In-place encryption without additional data:

const uint8_t key   [ 32]; /* Session key                 */
const uint8_t nonce [ 24]; /* Unique per session key      */
uint8_t       text  [500]; /* Message                     */
uint8_t       mac   [ 16]; /* Message authentication code */

/* Set up initial context */
crypto_lock_ctx ctx;
crypto_lock_init(&ctx, key, nonce);
/* Wipe the key if it is no longer needed */
crypto_wipe(key, 32);

/* Encrypt message */
for (size_t i = 0; i < 500; i += 100) {
    crypto_lock_update(&ctx, text + i, text + i, 100);
}

/* Produce the MAC */
crypto_lock_final(&ctx, mac);

Standards

These functions implement RFC 7539, with XChacha20 instead of Chacha20. XChacha20 derives from Chacha20 the same way XSalsa20 derives from Salsa20, and benefits from the same security reduction (proven secure as long as Chacha20 itself is secure).

Security considerations

Messages are not verified until the call to crypto_unlock_final().

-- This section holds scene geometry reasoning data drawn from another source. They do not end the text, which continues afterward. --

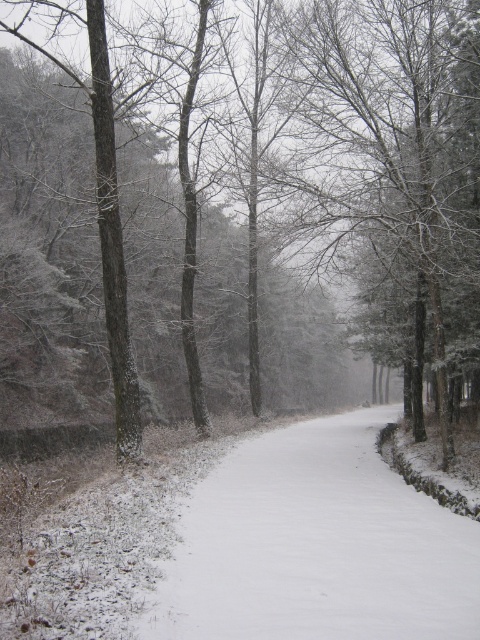
Is point (302, 12) more distant than point (456, 604)?

Yes, point (302, 12) is behind point (456, 604).

Is white snow-covered tree at center above white snow-covered path at center?

Yes, white snow-covered tree at center is above white snow-covered path at center.

Is point (303, 163) positioned behind point (273, 486)?

Yes, point (303, 163) is farther from viewer.

Locate an element on the screen. The width and height of the screenshot is (480, 640). white snow-covered tree at center is located at coordinates (382, 154).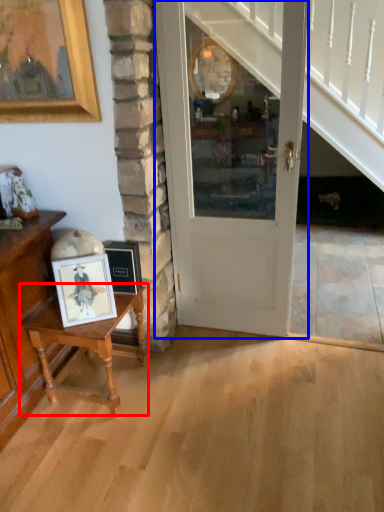
Question: Which of the following is the farthest to the observer, table (highlighted by a red box) or door (highlighted by a blue box)?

Make sure to call it and check the return value before processing the message. Messages may be stored before they are verified, but they cannot be trusted. Processing untrusted messages increases the attack surface of the system. Doing so securely is hard. Do not process messages before calling crypto_unlock_final().

Implementation details

The incremental interface is roughly three times slower than the direct interface at identifying corrupted messages. This is because the incremental interface works in a single pass and has to interleave decryption and verification. Users who expect a high corruption rate may want to perform a first pass with crypto_unlock_auth_message() before decrypting the message.